> [Information supplied]:
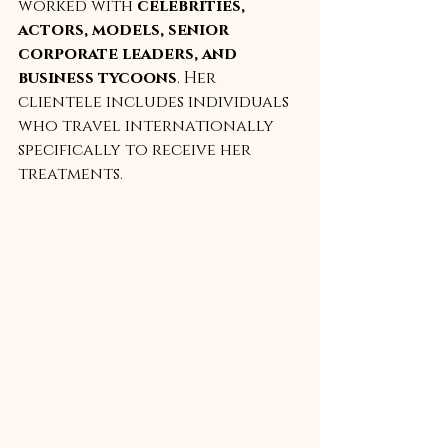
worked with 
celebrities, 
actors, models, senior 
corporate leaders, and 
business tycoons
. Her 
clientele includes individuals 
who travel internationally 
specifically to receive her 
treatments.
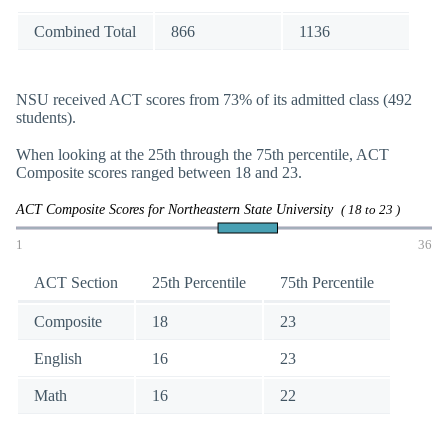
Combined Total
866
1136
NSU received ACT scores from 73% of its admitted class (492
students).
When looking at the 25th through the 75th percentile, ACT
Composite scores ranged between 18 and 23.
ACT Composite Scores for Northeastern State University
( 18 to 23 )
1
36
ACT Section
25th Percentile
75th Percentile
Composite
18
23
English
16
23
Math
16
22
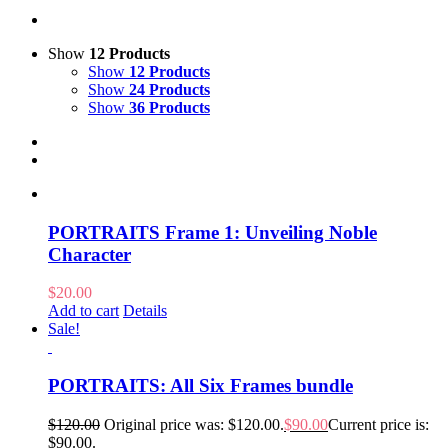
Show
12 Products
Show
12 Products
Show
24 Products
Show
36 Products
PORTRAITS Frame 1: Unveiling Noble
Character
$
20.00
Add to cart
Details
Sale!
PORTRAITS: All Six Frames bundle
$
120.00
Original price was: $120.00.
$
90.00
Current price is:
$90.00.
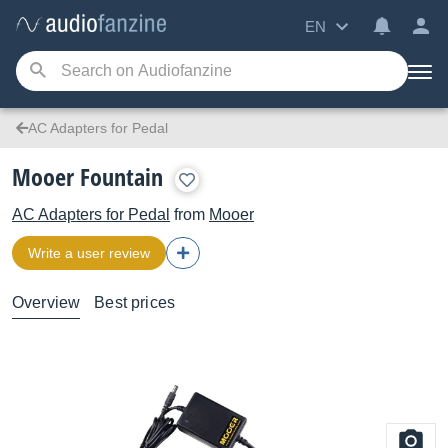
EN
AC Adapters for Pedal
Mooer Fountain
AC Adapters for Pedal
from
Mooer
Write a user review
Overview
Best prices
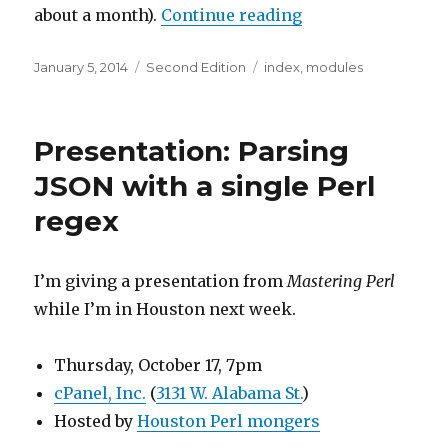
“The Mastering P
about a month).
Continue reading
Posted
Categories
Tags
January 5, 2014
Second Edition
index
,
modules
on
Presentation: Parsing
JSON with a single Perl
regex
I’m giving a presentation from
Mastering Perl
while I’m in Houston next week.
Thursday, October 17, 7pm
cPanel, Inc.
(
3131 W. Alabama St.
)
Hosted by
Houston Perl mongers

> [Task to carry out]: Write every entry out again exactly, dropping the pictures.

> [Task result]:
worked with 
celebrities, 
actors, models, senior 
corporate leaders, and 
business tycoons
. Her 
clientele includes individuals 
who travel internationally 
specifically to receive her 
treatments.
Combined Total
866
1136
NSU received ACT scores from 73% of its admitted class (492
students).
When looking at the 25th through the 75th percentile, ACT
Composite scores ranged between 18 and 23.
ACT Composite Scores for Northeastern State University
( 18 to 23 )
1
36
ACT Section
25th Percentile
75th Percentile
Composite
18
23
English
16
23
Math
16
22
Show
12 Products
Show
12 Products
Show
24 Products
Show
36 Products
PORTRAITS Frame 1: Unveiling Noble
Character
$
20.00
Add to cart
Details
Sale!
PORTRAITS: All Six Frames bundle
$
120.00
Original price was: $120.00.
$
90.00
Current price is:
$90.00.
EN
AC Adapters for Pedal
Mooer Fountain
AC Adapters for Pedal
from
Mooer
Write a user review
Overview
Best prices
“The Mastering P
about a month).
Continue reading
Posted
Categories
Tags
January 5, 2014
Second Edition
index
,
modules
on
Presentation: Parsing
JSON with a single Perl
regex
I’m giving a presentation from
Mastering Perl
while I’m in Houston next week.
Thursday, October 17, 7pm
cPanel, Inc.
(
3131 W. Alabama St.
)
Hosted by
Houston Perl mongers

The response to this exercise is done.